--- CONSIGNES DE TRAVAIL ---
1. Répondez à ces questions d'après le texte sur l'action de coaching du Bureau de Bruxelles :
(a) Selon la coordinatrice, que faudrait-il ensuite pour aller plus loin ?
(b) Sous quel format les ateliers ont-ils été organisés cette année ?
(c) Sous quel nom l'EIC Pathfinder figurait-il dans Horizon 2020 ?
2. Relevez toutes les déclinaisons de l'action pilote envisagées dans le texte sur l'action de coaching du Bureau de Bruxelles.
3. Poursuivez le texte sur l'action de coaching du Bureau de Bruxelles après sa dernière phrase.

--- TEXTE ÉTUDIÉ ---
────

Selon la coordinatrice, si les séances de coaching – temps d’échanges rares – ont été l’occasion de découvrir des collègues aux sujets et compétences différentes, les profils variés des étudiants nécessitaient cependant un discours restant général. « C’est une première étape utile qui permet d’enlever une première barrière, mais il faudrait ensuite un mentoring plus personnalisé pour aller plus loin », conseille-t-elle.
Côté Bureau de Bruxelles, face à l’enthousiasme général, les idées foisonnent pour faire fructifier cette action pilote. À cause de la crise sanitaire, les ateliers ont cette année été organisés en visioconférence, un format qui risque de se maintenir tant il optimise le temps des coachs comme des participants, et permet la participation de personnes situées à l’étranger. Des déclinaisons locales (via les délégations régionales intéressées) et thématiques (par les instituts du CNRS), voire inter-institut sur des thématiques transverses, pourraient être organisées. Elles seraient complémentaires, tandis que le Bureau de Bruxelles maintiendrait des sessions plus ouvertes pour identifier les nouveaux besoins et les nouveaux publics ou, au contraire, des séances en coaching individuel à plus long terme. Un groupe de réflexion a été constitué pour envisager les suites à donner. « La demande est évidente du côté des chercheurs et chercheuses, et les instituts et délégations sont intéressés », assure Victoire Teisserenc.
- 1Dans le programme cadre Horizon Europe, les projets collaboratifs européens s’inscrivent dans les challenges (défis sociétaux) du Pilier 2 ou dans le cadre du Conseil européen de l’innovation du Pilier 3 (EIC Pathfinder, anciennement FET dans Horizon 2020). Ils comprennent également des réseaux de formation par la recherche (actions Marie Sklodowska-Curie du Pilier 1).

────

--- DONNÉES FOURNIES ---
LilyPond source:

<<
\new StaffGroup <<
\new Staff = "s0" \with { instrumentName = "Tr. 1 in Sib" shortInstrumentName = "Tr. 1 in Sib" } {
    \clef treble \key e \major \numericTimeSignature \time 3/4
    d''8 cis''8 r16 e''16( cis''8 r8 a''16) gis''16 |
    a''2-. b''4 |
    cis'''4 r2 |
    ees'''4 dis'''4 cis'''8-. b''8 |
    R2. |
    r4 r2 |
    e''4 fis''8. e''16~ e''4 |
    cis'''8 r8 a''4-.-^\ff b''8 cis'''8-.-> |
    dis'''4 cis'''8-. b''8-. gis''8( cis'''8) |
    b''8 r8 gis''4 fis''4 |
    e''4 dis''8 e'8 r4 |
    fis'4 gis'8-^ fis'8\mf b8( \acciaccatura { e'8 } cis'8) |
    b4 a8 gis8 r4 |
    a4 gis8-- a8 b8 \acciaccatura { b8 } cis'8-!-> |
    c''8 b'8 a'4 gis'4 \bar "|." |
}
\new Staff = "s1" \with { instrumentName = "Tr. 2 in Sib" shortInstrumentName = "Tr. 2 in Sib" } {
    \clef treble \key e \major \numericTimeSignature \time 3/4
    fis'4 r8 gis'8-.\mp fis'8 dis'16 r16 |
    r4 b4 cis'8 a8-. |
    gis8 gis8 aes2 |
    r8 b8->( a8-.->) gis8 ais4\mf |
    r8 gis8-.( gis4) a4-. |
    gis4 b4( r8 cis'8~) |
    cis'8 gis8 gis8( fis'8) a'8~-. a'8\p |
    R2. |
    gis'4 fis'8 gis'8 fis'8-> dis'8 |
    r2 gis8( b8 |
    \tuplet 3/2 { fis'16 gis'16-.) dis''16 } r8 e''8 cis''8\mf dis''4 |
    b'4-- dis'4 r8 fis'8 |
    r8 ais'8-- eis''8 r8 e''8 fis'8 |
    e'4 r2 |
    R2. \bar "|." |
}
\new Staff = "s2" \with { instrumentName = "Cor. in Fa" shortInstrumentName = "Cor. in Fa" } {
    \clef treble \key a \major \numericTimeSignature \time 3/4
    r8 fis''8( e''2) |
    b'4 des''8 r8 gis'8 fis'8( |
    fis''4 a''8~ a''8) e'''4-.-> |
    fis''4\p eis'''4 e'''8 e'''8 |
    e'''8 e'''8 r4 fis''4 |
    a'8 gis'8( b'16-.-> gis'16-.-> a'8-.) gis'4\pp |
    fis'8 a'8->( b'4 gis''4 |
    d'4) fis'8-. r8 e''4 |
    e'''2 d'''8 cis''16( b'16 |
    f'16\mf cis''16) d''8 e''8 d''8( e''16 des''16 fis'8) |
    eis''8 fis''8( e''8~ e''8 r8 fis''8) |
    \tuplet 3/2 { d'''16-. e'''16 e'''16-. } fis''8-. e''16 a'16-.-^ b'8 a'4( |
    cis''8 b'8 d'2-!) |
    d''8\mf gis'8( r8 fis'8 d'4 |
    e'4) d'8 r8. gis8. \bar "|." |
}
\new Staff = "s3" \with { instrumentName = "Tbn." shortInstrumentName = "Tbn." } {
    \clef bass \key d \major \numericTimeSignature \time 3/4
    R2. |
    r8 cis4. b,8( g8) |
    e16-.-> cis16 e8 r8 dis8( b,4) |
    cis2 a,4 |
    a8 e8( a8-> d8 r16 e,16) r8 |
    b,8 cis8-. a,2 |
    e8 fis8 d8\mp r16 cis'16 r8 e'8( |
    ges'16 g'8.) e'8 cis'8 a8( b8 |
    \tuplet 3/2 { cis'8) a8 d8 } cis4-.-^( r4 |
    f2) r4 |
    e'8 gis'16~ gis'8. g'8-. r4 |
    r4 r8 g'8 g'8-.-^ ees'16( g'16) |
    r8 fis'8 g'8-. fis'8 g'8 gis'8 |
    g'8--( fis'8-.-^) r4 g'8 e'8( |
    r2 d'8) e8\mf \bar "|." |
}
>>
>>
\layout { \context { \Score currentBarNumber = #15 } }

────

--- RÉPONSES AUX CONSIGNES ---
1.
(a) Un mentoring plus personnalisé.
(b) En visioconférence.
(c) FET.

2.
- Des déclinaisons locales, via les délégations régionales intéressées.
- Des déclinaisons thématiques, par les instituts du CNRS.
- Des déclinaisons inter-institut, sur des thématiques transverses.

3.
- 2Selon les données disponibles.
- 3Chaque participant pouvait suivre plusieurs sessions.
- 4CNRS/Université Paul Valery Montpellier.
- 5CNRS/Toulouse INP/Université de Toulouse Paul Sabatier.
- 6Aujourd’hui, Régine Basséguy travaille sur un projet qui vise maintenant à tirer parti de cette biocorrosion pour protéger des matériaux : http://micoatec.eu/
- 7Au sein du programme cadre Horizon Europe, les actions Marie Skłodowska-Curie visent à encourager la mobilité des chercheurs entre pays, secteurs et disciplines : réseaux de doctorants, bourses ou programmes postdoctoraux, échange de personnels.
- 8Les activités de coordination, mais aussi de préparation d’un projet, sont à indiquer dans le compte rendu annuel d'activité des chercheurs CNRS (CRAC). Les enseignants-chercheurs peuvent de leur côté bénéficier d’une décharge partielle d’enseignement.
- 9CNRS.
- 10CNRS.
- 11CNRS/Université Paris-Saclay.
- 12Au CNRS, le projet Triple implique les Très grandes infrastructures de recherche (TGIR) Huma-Num (CNRS/Campus Condorcet) à laquelle Suzanne Dumouchel est rattachée et OpenEdition, portail de publication porté par l’OpenEdition Center (CNRS/Aix-Marseille Université/Avignon Université/EHESS).